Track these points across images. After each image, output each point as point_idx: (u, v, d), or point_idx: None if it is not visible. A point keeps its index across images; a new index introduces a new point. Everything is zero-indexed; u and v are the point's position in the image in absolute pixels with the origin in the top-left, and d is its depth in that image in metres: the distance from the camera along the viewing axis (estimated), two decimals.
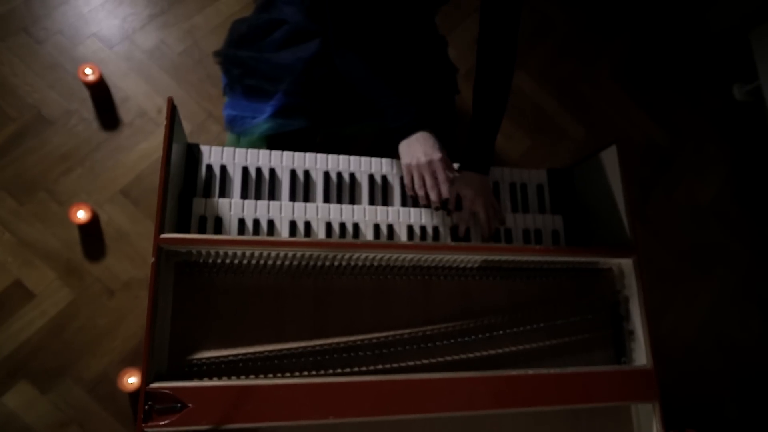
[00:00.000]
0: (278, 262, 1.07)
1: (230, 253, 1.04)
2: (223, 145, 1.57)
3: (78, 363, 1.68)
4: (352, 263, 1.10)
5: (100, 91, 1.88)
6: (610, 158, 1.30)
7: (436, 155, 1.18)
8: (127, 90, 1.93)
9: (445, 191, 1.18)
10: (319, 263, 1.08)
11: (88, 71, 1.80)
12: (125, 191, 1.83)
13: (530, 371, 1.07)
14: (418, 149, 1.19)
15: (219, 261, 1.05)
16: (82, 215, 1.71)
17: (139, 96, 1.93)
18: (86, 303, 1.72)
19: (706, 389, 2.14)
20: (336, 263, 1.09)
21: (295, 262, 1.07)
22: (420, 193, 1.20)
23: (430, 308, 1.13)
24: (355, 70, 1.27)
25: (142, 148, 1.89)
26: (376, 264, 1.11)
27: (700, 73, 2.57)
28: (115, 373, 1.67)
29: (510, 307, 1.17)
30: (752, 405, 2.17)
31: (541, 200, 1.39)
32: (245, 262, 1.05)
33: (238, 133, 1.47)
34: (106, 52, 1.93)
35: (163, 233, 0.99)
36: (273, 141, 1.47)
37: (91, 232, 1.77)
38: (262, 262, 1.06)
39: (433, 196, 1.19)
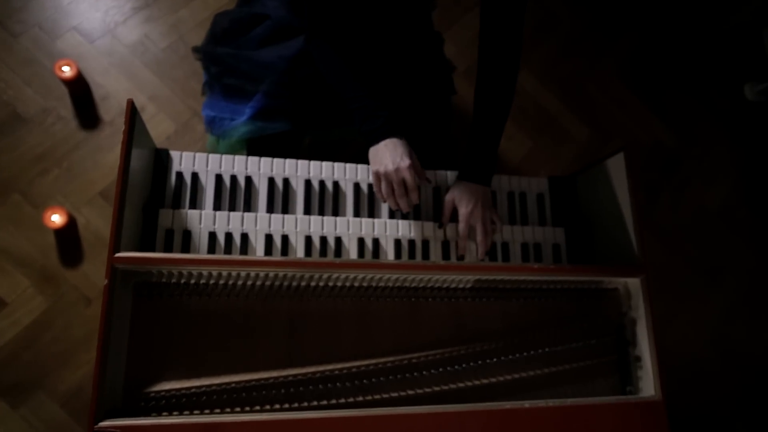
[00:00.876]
0: (249, 283, 0.95)
1: (195, 273, 0.92)
2: (209, 145, 1.47)
3: (51, 376, 1.57)
4: (331, 284, 0.98)
5: (78, 87, 1.77)
6: (616, 166, 1.18)
7: (404, 162, 1.07)
8: (108, 87, 1.81)
9: (414, 198, 1.10)
10: (294, 283, 0.97)
11: (65, 68, 1.69)
12: (104, 194, 1.72)
13: (527, 403, 0.96)
14: (385, 156, 1.08)
15: (183, 281, 0.93)
16: (56, 219, 1.60)
17: (121, 93, 1.82)
18: (61, 312, 1.62)
19: (713, 406, 2.03)
20: (313, 284, 0.98)
21: (268, 282, 0.96)
22: (388, 198, 1.11)
23: (417, 333, 1.01)
24: (327, 63, 1.15)
25: None
26: (357, 284, 0.99)
27: (709, 72, 2.43)
28: (90, 386, 1.56)
29: (505, 332, 1.05)
30: (765, 424, 2.05)
31: (542, 211, 1.27)
32: (212, 282, 0.94)
33: (217, 135, 1.36)
34: (86, 47, 1.82)
35: (118, 251, 0.88)
36: (254, 145, 1.36)
37: (68, 236, 1.66)
38: (231, 282, 0.95)
39: (402, 205, 1.11)
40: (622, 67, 2.33)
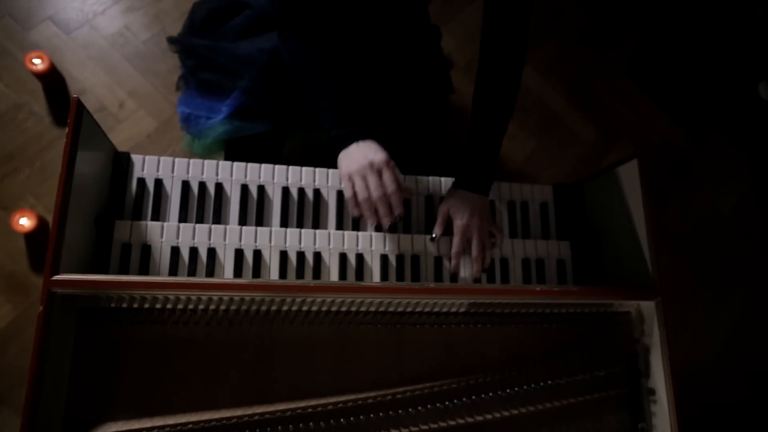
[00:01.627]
0: (212, 307, 0.83)
1: (149, 297, 0.80)
2: (185, 145, 1.35)
3: (19, 390, 1.45)
4: (306, 308, 0.85)
5: (53, 82, 1.64)
6: (629, 174, 1.05)
7: (379, 156, 0.93)
8: (85, 81, 1.68)
9: (397, 203, 0.93)
10: (264, 308, 0.84)
11: (36, 60, 1.56)
12: None
13: None
14: (357, 154, 0.94)
15: (135, 306, 0.81)
16: (25, 223, 1.47)
17: (99, 88, 1.69)
18: (31, 322, 1.49)
19: (722, 419, 1.89)
20: (285, 308, 0.85)
21: (234, 307, 0.83)
22: (363, 204, 0.94)
23: (403, 364, 0.88)
24: (297, 60, 1.02)
25: None
26: (335, 309, 0.86)
27: (722, 70, 2.29)
28: None
29: (503, 362, 0.92)
30: None
31: (545, 222, 1.13)
32: (169, 307, 0.81)
33: (193, 134, 1.23)
34: (62, 39, 1.69)
35: (57, 273, 0.76)
36: (232, 147, 1.23)
37: (39, 241, 1.54)
38: (190, 307, 0.82)
39: (381, 213, 0.94)
40: (631, 64, 2.19)
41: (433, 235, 1.03)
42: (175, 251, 0.92)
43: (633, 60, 2.20)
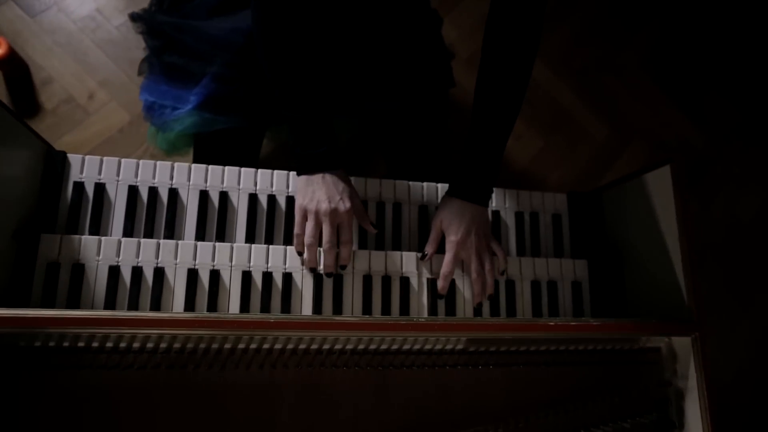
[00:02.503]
0: (149, 345, 0.66)
1: (67, 334, 0.63)
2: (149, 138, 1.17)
3: None
4: (267, 345, 0.68)
5: (15, 69, 1.47)
6: (659, 182, 0.87)
7: (344, 204, 0.80)
8: (51, 69, 1.51)
9: (346, 256, 0.81)
10: (215, 346, 0.67)
11: None
12: None
13: None
14: (320, 191, 0.80)
15: (52, 344, 0.64)
16: None
17: (66, 77, 1.52)
18: None
19: None
20: (242, 345, 0.68)
21: (177, 345, 0.66)
22: (309, 249, 0.80)
23: (386, 415, 0.71)
24: (271, 47, 0.83)
25: (68, 141, 1.48)
26: (304, 347, 0.69)
27: (742, 65, 2.11)
28: None
29: (507, 411, 0.75)
30: None
31: (558, 237, 0.96)
32: (95, 345, 0.65)
33: (156, 126, 1.06)
34: (26, 22, 1.52)
35: None
36: (202, 144, 1.06)
37: None
38: (122, 345, 0.65)
39: (327, 261, 0.81)
40: (645, 58, 2.01)
41: (424, 253, 0.85)
42: (114, 272, 0.75)
43: (648, 54, 2.02)
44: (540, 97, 1.86)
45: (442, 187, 0.94)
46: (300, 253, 0.81)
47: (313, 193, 0.80)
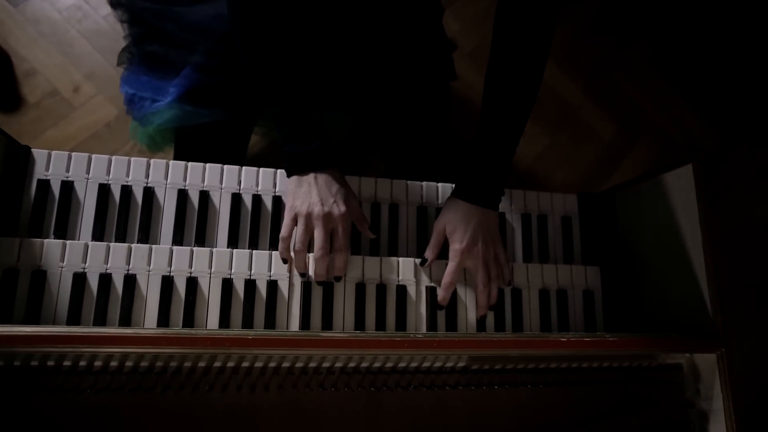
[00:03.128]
0: (113, 364, 0.58)
1: (18, 354, 0.55)
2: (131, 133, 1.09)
3: None
4: (246, 364, 0.61)
5: None
6: (679, 183, 0.79)
7: (339, 208, 0.73)
8: (35, 61, 1.44)
9: (341, 265, 0.74)
10: (188, 364, 0.59)
11: None
12: None
13: None
14: (312, 193, 0.73)
15: (3, 365, 0.56)
16: None
17: (51, 69, 1.44)
18: None
19: None
20: (218, 364, 0.60)
21: (144, 364, 0.59)
22: (297, 255, 0.73)
23: None
24: (253, 34, 0.76)
25: (52, 136, 1.40)
26: (287, 365, 0.62)
27: (755, 61, 2.03)
28: None
29: None
30: None
31: (568, 241, 0.88)
32: (50, 364, 0.57)
33: (136, 120, 0.99)
34: (7, 11, 1.44)
35: None
36: (184, 139, 0.98)
37: None
38: (82, 364, 0.57)
39: (318, 269, 0.73)
40: (654, 53, 1.93)
41: (424, 259, 0.78)
42: (80, 279, 0.67)
43: (656, 49, 1.94)
44: (545, 94, 1.78)
45: (442, 187, 0.86)
46: (285, 261, 0.73)
47: (305, 195, 0.73)
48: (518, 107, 0.78)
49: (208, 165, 0.78)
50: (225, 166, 0.79)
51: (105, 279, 0.68)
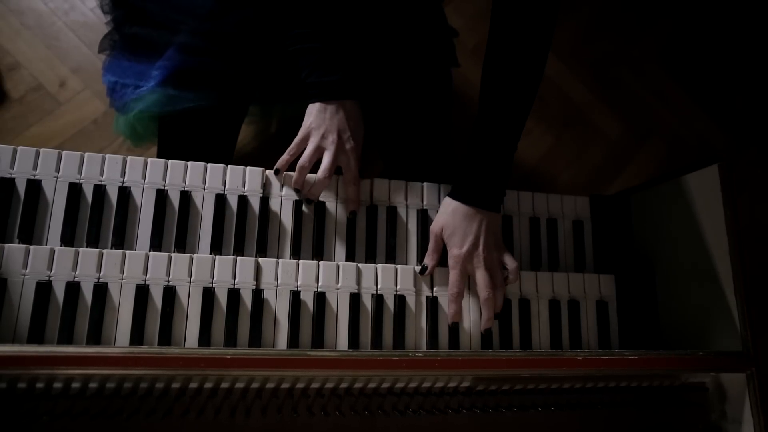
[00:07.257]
0: (75, 386, 0.51)
1: None
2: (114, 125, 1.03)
3: None
4: (227, 385, 0.54)
5: None
6: (703, 185, 0.73)
7: (351, 143, 0.76)
8: (18, 55, 1.37)
9: (353, 196, 0.75)
10: (159, 386, 0.53)
11: None
12: None
13: None
14: (334, 120, 0.76)
15: None
16: None
17: (35, 63, 1.38)
18: None
19: None
20: (193, 385, 0.54)
21: (111, 385, 0.52)
22: (302, 170, 0.73)
23: None
24: None
25: (36, 132, 1.34)
26: (273, 386, 0.55)
27: (766, 60, 1.97)
28: None
29: None
30: None
31: (580, 248, 0.81)
32: (2, 386, 0.50)
33: (117, 109, 0.93)
34: None
35: None
36: (168, 128, 0.91)
37: None
38: (40, 386, 0.51)
39: (315, 189, 0.74)
40: (663, 50, 1.87)
41: (424, 266, 0.71)
42: (44, 288, 0.61)
43: (665, 47, 1.88)
44: (550, 92, 1.72)
45: (444, 189, 0.79)
46: (277, 172, 0.74)
47: (326, 120, 0.76)
48: (518, 99, 0.72)
49: (190, 163, 0.72)
50: (208, 165, 0.72)
51: (72, 288, 0.61)
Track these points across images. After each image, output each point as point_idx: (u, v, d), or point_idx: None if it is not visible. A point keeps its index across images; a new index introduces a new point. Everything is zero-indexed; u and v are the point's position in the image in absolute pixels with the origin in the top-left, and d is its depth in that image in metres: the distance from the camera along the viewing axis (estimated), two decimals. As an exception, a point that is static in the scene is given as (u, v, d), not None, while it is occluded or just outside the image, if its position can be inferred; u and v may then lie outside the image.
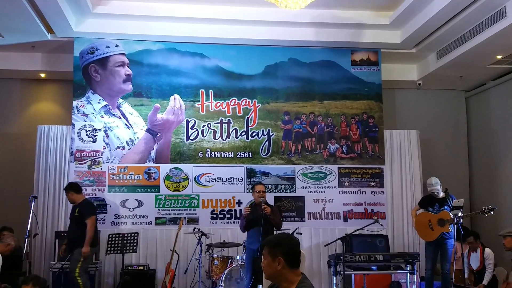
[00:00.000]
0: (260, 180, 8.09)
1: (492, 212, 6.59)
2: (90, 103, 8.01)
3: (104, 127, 7.98)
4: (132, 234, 7.22)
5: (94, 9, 7.50)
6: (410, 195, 8.56)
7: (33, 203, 6.72)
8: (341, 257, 6.28)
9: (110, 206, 7.82)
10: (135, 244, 7.19)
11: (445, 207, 7.01)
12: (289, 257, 2.77)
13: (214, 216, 8.06)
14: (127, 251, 7.13)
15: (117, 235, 7.13)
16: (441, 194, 7.22)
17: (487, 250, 7.40)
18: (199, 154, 8.15)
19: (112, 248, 7.04)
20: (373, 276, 7.32)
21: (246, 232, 6.56)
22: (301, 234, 7.70)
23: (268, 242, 2.88)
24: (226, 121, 8.29)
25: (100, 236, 7.27)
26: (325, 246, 7.23)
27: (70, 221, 6.89)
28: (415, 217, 7.33)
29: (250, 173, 8.21)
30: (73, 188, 6.95)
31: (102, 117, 8.00)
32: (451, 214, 6.86)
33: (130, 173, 7.96)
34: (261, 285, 5.80)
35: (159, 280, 7.49)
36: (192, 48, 8.30)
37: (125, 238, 7.13)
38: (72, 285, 6.55)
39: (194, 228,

Work to complete: Search term "viewing": return each line of the data that contains it.

Answer for this exercise:
Track these points across images. After each image, output each point as point_idx: (u, v, d), or point_idx: None if it is not visible. A point keeps its index across images; a new index introduces a new point. Everything is zero-indexed; u and v are the point's position in the image in absolute pixels with the origin in the top-left, and d is its depth in that image in metres: the distance from the camera along the viewing axis (estimated), two decimals.
Track these points across images. After each image, output each point as point_idx: (u, v, d), or point_idx: None if it is not visible. A point keeps its index across images; a new index introduces a new point. Everything is zero-indexed; u and v are the point's position in the image in absolute pixels with the origin in the top-left, and d is its depth in that image in metres: the distance from the camera along the viewing axis (estimated), two decimals. As an exception, a point that is static in the scene is given as (u, v, d), not None, while it is occluded or just outside the image, if its position can be inferred; u and v may then lie outside the image.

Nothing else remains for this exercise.